Charlie Jackson

No. 22, 40
- Position: Defensive back

Personal information
- Born: March 3, 1936 Paris, Texas, U.S.
- Died: May 15, 2021 (aged 85) Paris, Texas, U.S.
- Listed height: 5 ft 11 in (1.80 m)
- Listed weight: 180 lb (82 kg)

Career information
- High school: Paris
- College: Southern Methodist (1954–1957)
- NFL draft: 1958 (13th round, 146th overall pick)

Career history
- Chicago Cardinals (1958); Dallas Texans (1960);

Career NFL/AFL statistics
- Interceptions: 1
- Return yards: 10
- Stats at Pro Football Reference

= Charlie Jackson (defensive back) =

American football player (1936–2021)

Charles Robert Jackson (March 3, 1936 – May 15, 2021) was an American professional football defensive back who played one season with the Chicago Cardinals of the National Football League (NFL). He was selected by the Cardinals in the 13th round of the 1958 NFL draft. He played college football at Southern Methodist University. Jackson was also a member of the Dallas Texans of the American Football League (AFL).

==Early life==
Charles Robert Jackson was born on March 3, 1936, in Paris, Texas. He attended Paris High School in Paris.

==College career==
Jackson was a member of the SMU Mustangs from 1954 to 1957 and a two-year letterman from 1956 to 1957. He rushed 97 times for 571 yards and four touchdowns in 1956 while also catching seven passes for 124 yards and one touchdown. In 1957, he totaled 42 carries for 234 yards and one touchdown, and 18 receptions for 257 yards. Jackson also participated in track and field for SMU.

==Professional career==
Jackson was selected by the Chicago Cardinals in the 13th round, with the 146th overall pick, of the 1958 NFL draft. He played in 11 games, starting four, for the Cardinals in 1958, recording one interception and two punt returns for 10 yards. He was released in 1959.
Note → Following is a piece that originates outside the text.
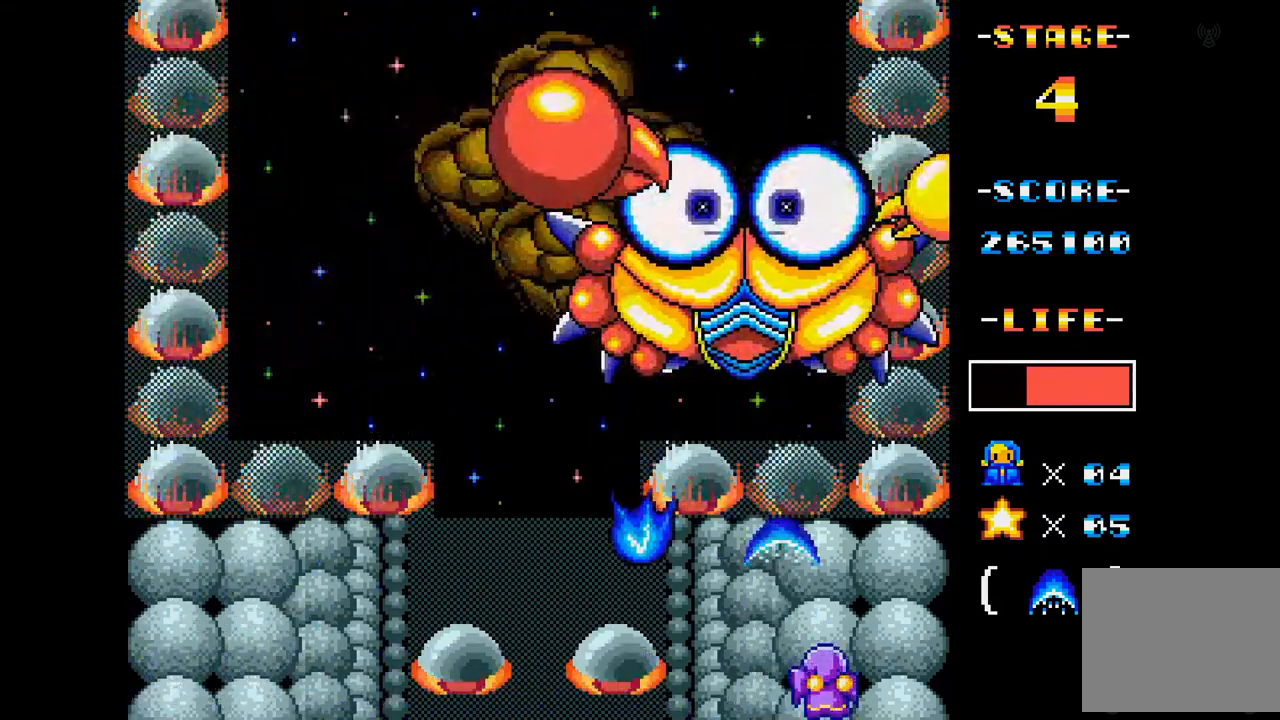
{"buttons": ["A", "DPAD_LEFT"], "events": [[66, "DPAD_RIGHT", "up"], [383, "DPAD_LEFT", "down"]]}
Jackson signed with the Dallas Texans of the American Football League (AFL) in 1960, and played three games for the team during their inaugural 1960 season. He was released by the Texans in 1960.

==Personal life==
Jackson started Jackson Concrete in the Dallas area and grew the company to seven plants. He was also a bird hunter and was inducted into the
Bird Dog Hall of Fame in 2005.

Jackson was the older brother of former Dallas Texans and Kansas City Chiefs running back/wide receiver, Frank Jackson. He died from complications of COVID-19 in Paris, Texas, on May 15, 2021, at the age of 85.